How does PyTorch Handle GPU Tensors in Statements, Particularly Regarding Memory Exchanges and Debugger Impact?

I have a question about how Python executes statements involving tensors on the GPU. I assume that when Python reaches such a statement, all its parameters should be in the main memory, but most tensors are on the GPU. To my surprise, I noticed that there is no device-to-host exchange when executing such a statement, and I’m curious about how PyTorch achieves this.

Specifically, for the following two statements:

context_layer = torch.nn.functional.scaled_dot_product_attention(query_layer, key_layer, value_layer, is_causal=True)
context_layer = context_layer.permute(2, 0, 1, 3)

I thought that after the first statement is executed, context_layer needs to be transferred back to the CPU so that Python can execute the second statement. However, I did not observe any similar data exchange, even though I set breakpoints on common CUDA functions such as cudaMemcpyAsync, cudaMemcpy and so on.

I believe that this might be achieved through some reference-like mechanism.
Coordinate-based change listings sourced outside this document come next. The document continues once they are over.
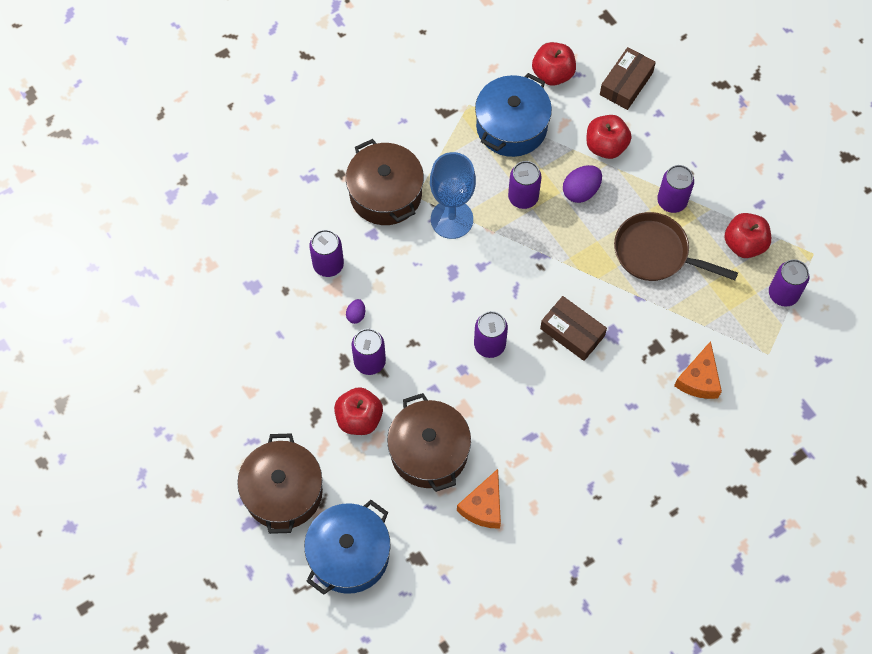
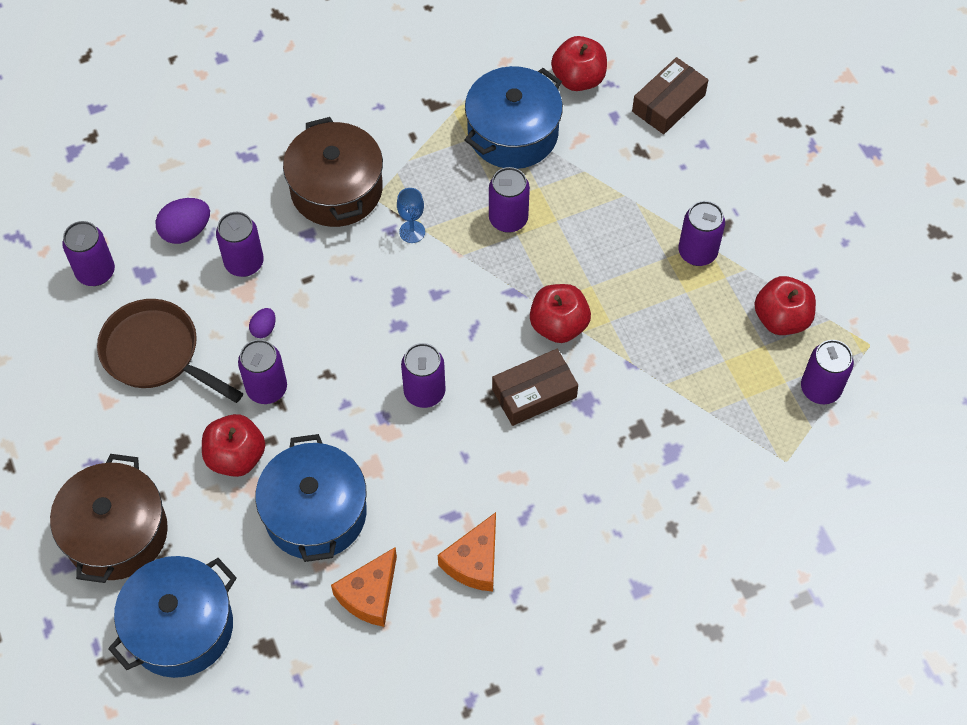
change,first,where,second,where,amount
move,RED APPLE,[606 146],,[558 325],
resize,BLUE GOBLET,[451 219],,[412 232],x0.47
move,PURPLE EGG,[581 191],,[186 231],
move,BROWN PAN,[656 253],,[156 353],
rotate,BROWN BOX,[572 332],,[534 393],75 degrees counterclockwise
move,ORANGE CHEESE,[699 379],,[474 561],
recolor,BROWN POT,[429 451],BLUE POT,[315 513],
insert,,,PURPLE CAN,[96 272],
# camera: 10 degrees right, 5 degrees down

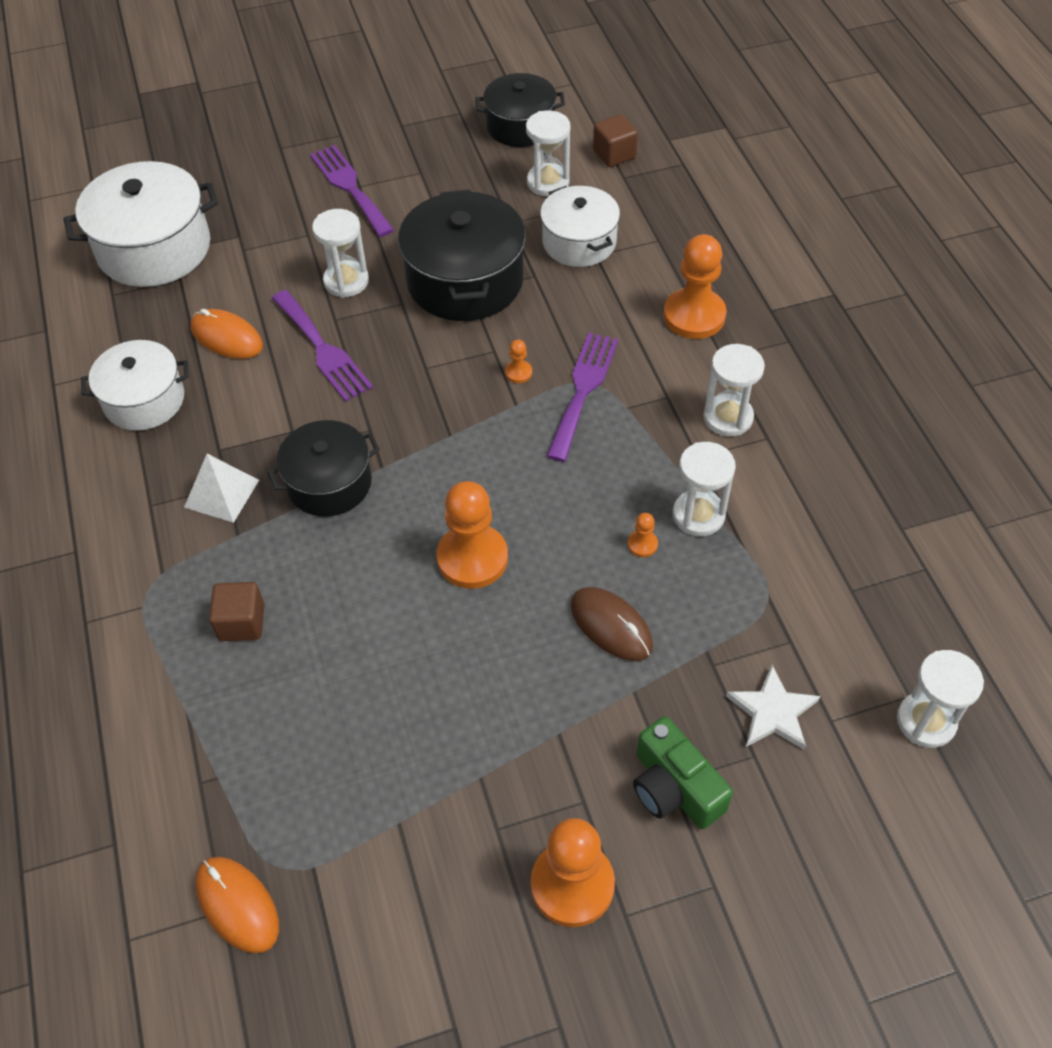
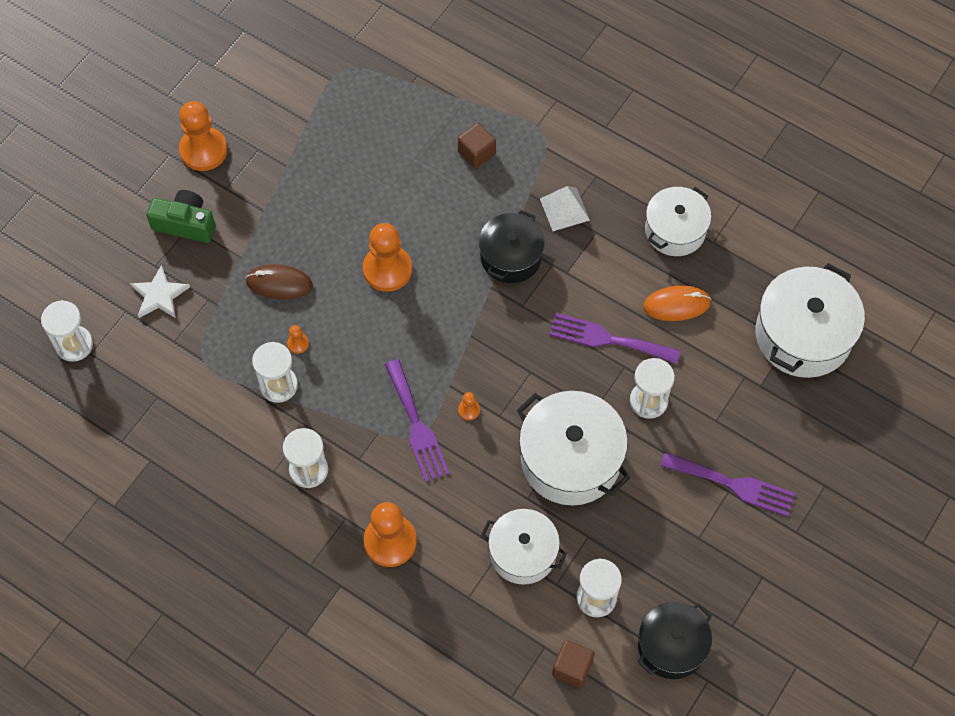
change,first,where,second,where,amount
recolor,BLACK POT,[465 280],WHITE POT,[570 459],
delete,ORANGE MOUSE,[237 905],,,
# camera: 140 degrees right, 10 degrees up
I encountered this issue while debugging PyTorch with GDB and found inconsistent behavior. When breakpoints are set on the first statement, there is data exchange after execution, but if you execute these two statements directly, there is no data exchange. Therefore, I suspect that this part of the data exchange is caused by the debugger.

Moving data to the CPU after each call would synchronize the code and result in terrible performance. After moving the data to the GPU PyTorch executed CUDA kernels on this already moved data by passing its pointer to the kernel as is the standard approach. There is no reason to move the data back.

Thanks for reply. I now understand the performance issues this may bring and data transfer can be circumvented through the use of pointers. However, I am still puzzled because, after the execution of the first statement, context_layer as a Tensor on the GPU, its data has not been transferred back to the CPU. Does this imply that at this moment, the data portions of context_layer on the CPU and GPU are inconsistent, even though this won’t affect computations (due to the use of pointers)?
And can you give me some documents related to such a question? thanks.

There are no data portions on the CPU. The tensor holds the metadata, such as the shape and stride, on the CPU as well as the data pointer to the GPU memory where the actual data is stored.

1 Like

Thanks. I believe i need to read Tensor’s source code.